* Source passage
= = = = =
After Monfalcone the Adriatic is closer. The Bay of Trieste. How beautiful the water from the high tracks on the top of the cliff. And over there, the other side, beyond the waiting ships, Yugoslavia, Croatia, mysterious, distant, secret. But I am here with work to do and not to dream. There is a statue of Venus in Piazza Unità d'Italia made by Ugo Haedti in about 1880 and I have come to make a drawing of her to illustrate one of the pieces in The Red Handkerchief. This Piazza is one of the great squares of Europe and, with its third side open to the Adriatic, it is the task of Haedti's Venus to protect the city from the sea. She does it with beauty and with the naked grace of Botticelli's much earlier Venus.
Three hours of drawing
Four or five hours later and I am on the return train. It is a good drawing — at least, it is a drawing I think I can use. But it was cold doing it and I couldn't properly hold my pencil. The statue was in the shade and I was unable to wear my hat for the famous Triestian Bora was slicing across the piazza and carrying with it cruel spirals of gritty dust which seemed to find my eyes however I turned my head.
= = = = =
* Data for analysis

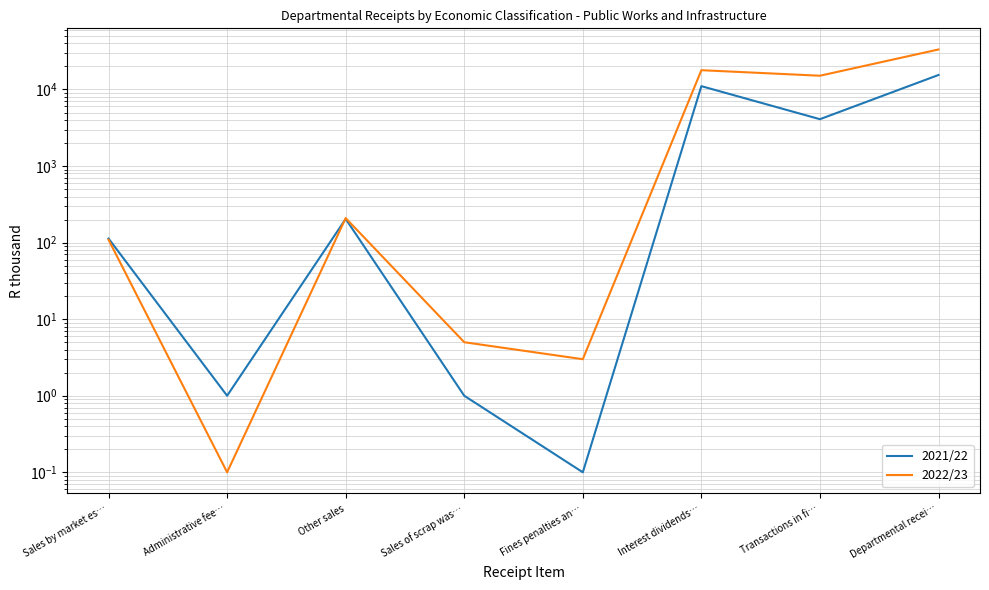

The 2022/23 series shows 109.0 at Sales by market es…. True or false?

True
= = = = =
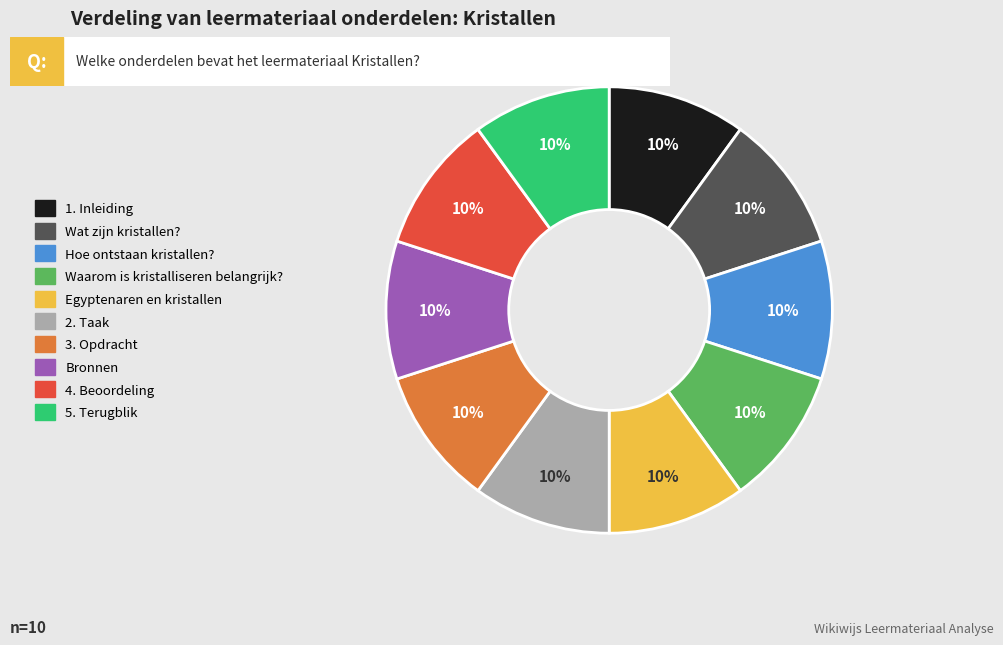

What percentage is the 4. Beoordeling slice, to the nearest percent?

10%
= = = = =
* What to work on
[1] In the Trieste passage, who made the statue of Venus in Piazza Unità d'Italia, and roughly when?
[2] Render this sentence from the Trieste passage in French: "It is a good drawing — at least, it is a drawing I think I can use."
[3] List every geographic place the Trieste passage names with a proper noun, not counting adjectives.

* Outputs for the tasks
[1] Ugo Haedti made it in about 1880.

[2] C'est un bon dessin — du moins, c'est un dessin que je pense pouvoir utiliser.

[3]
Monfalcone
the Adriatic
the Bay of Trieste
Yugoslavia
Croatia
Piazza Unità d'Italia
Europe